Folks between the ages of 18 and 24, have caffeinated the demand for, well, caffeine. And that is having an impact on the world coffee market. According to a report from The Bloomberg Commodity Index, coffee prices have the fifth-highest return this year among the 22 raw materials it follows, with millennials drinking up to 44 percent of the coffee in the United States.
The National Coffee Association says at the same time adults ages 60+ dropped about 10 percentage points, along with a drop for the 40-to-59 age group. Meanwhile daily caffeine consumption among millennials rose about 10 points to 48 percent; and repeated the same pattern for those in the 25-to-39-year-old age group.

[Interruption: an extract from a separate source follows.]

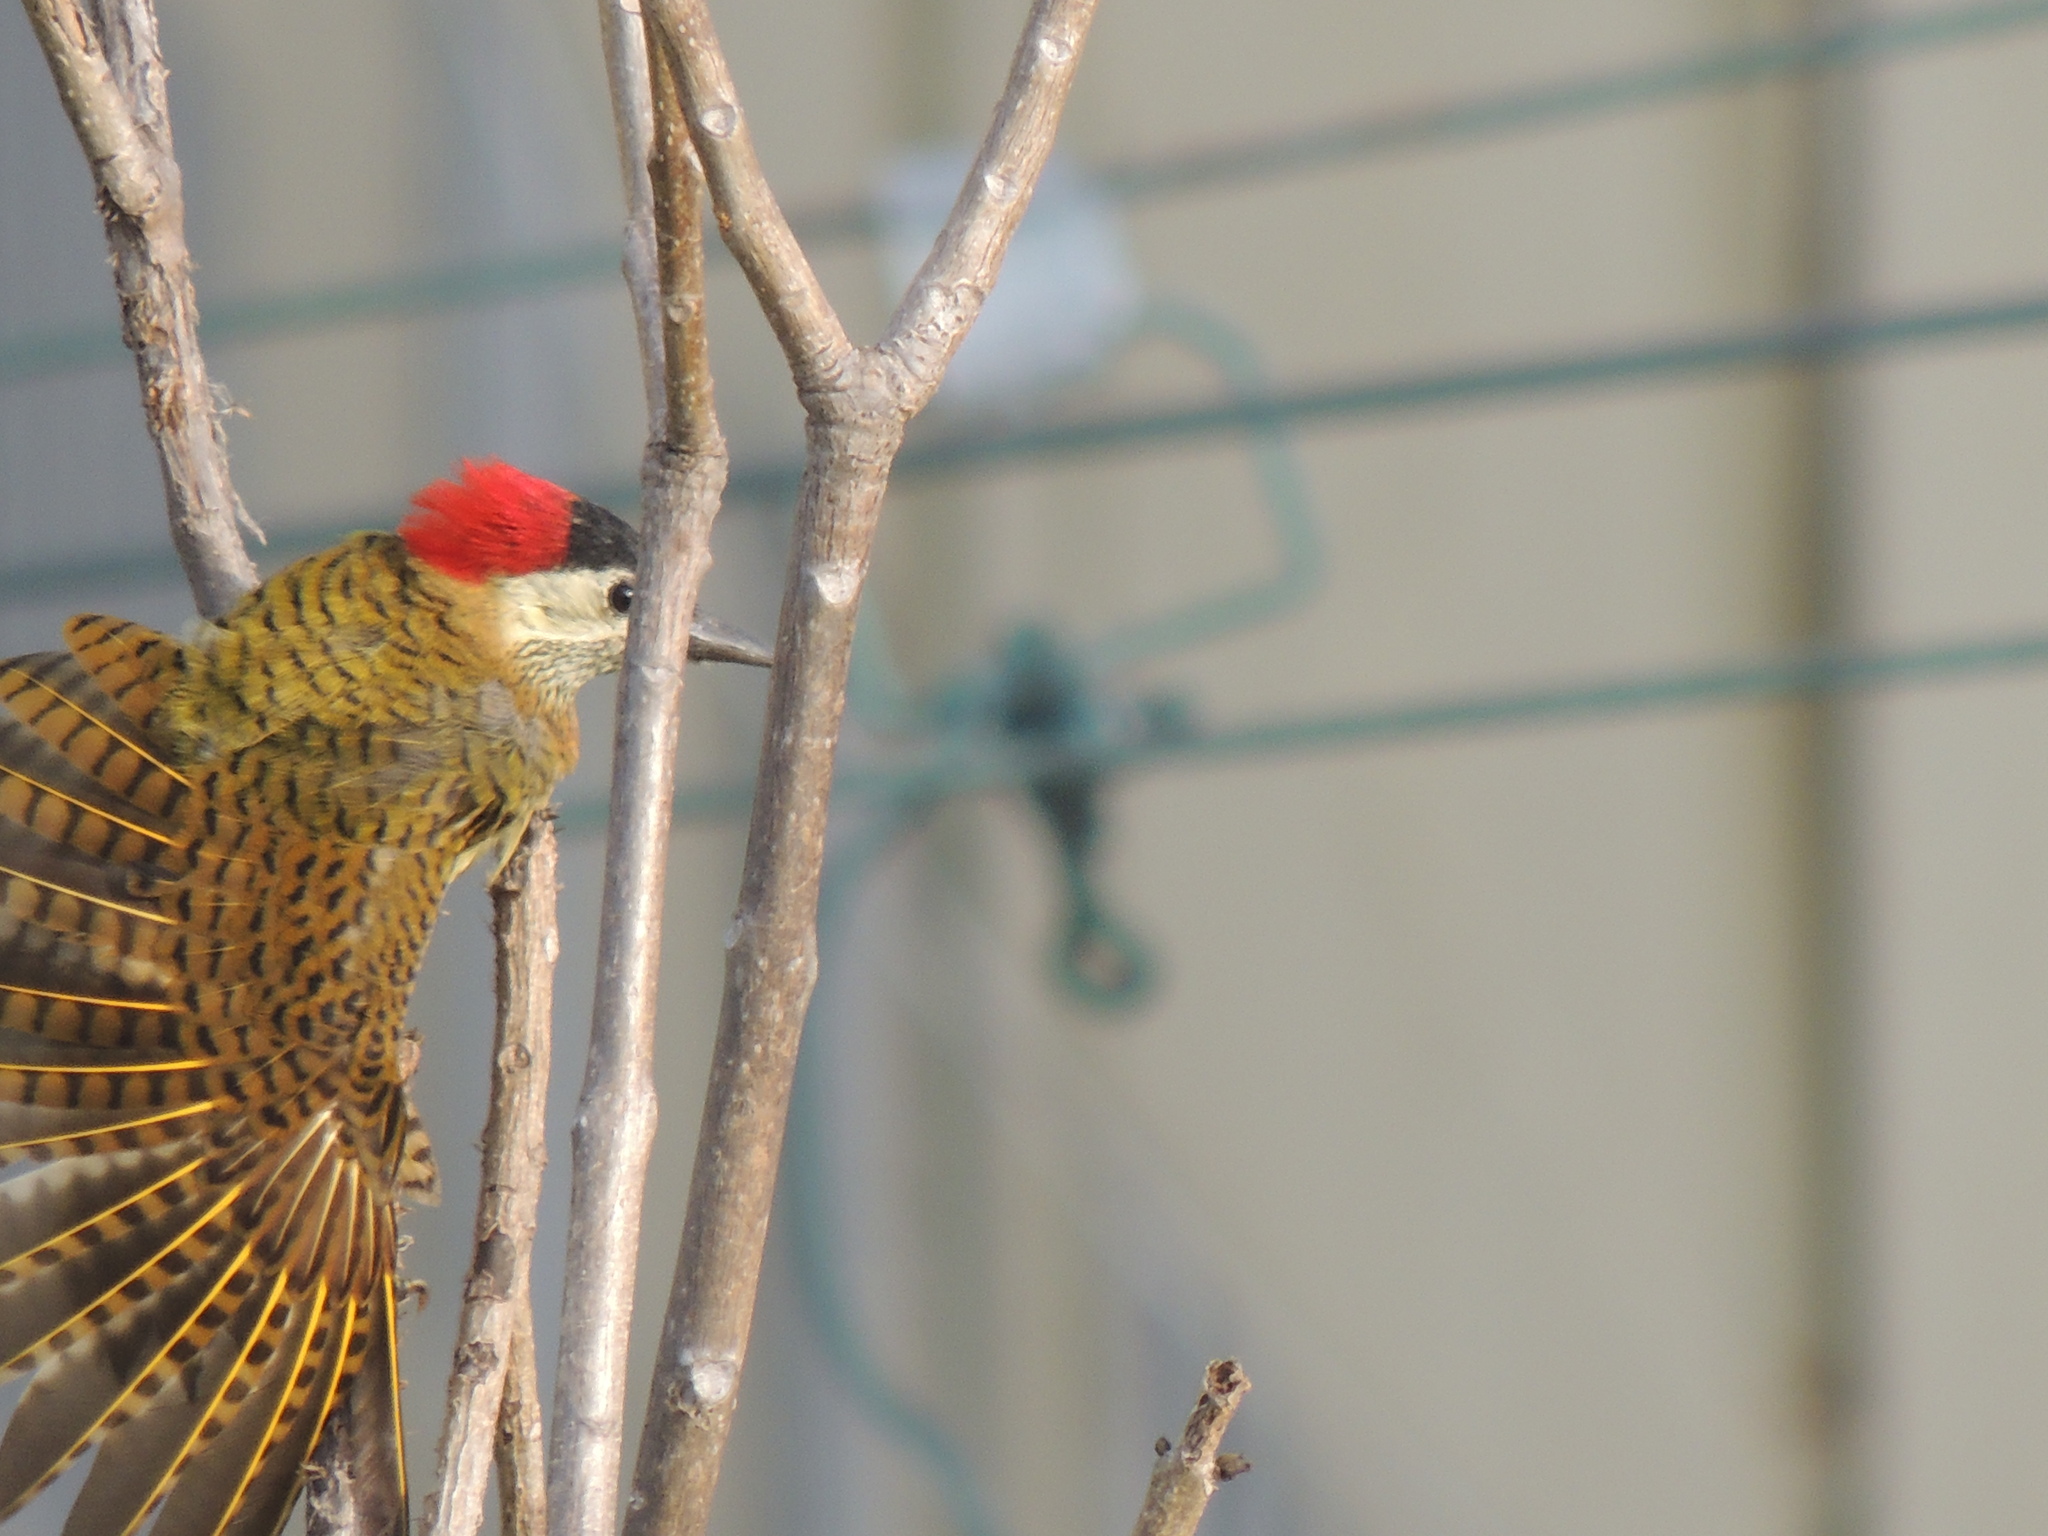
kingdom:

Their elders have opted to drink less caffeine: adults 60 and older saw a drop to 64 percent from 76 percent, according to the National Coffee Association. Daily coffee consumption among 18-to-24-year-olds rose to 48 percent from 34 percent, while it climbed to 60 percent from 51 percent among those aged 25 to 39, according to the National Coffee Association.
While there was a decline for the 40-to-59 age group, coffee drinking is starting earlier among those taking up the habit. Those born after 1995 started drinking coffee around the age of 15, while millennials born in the 1980s were grabbing a cup of Joe by the time they were 17.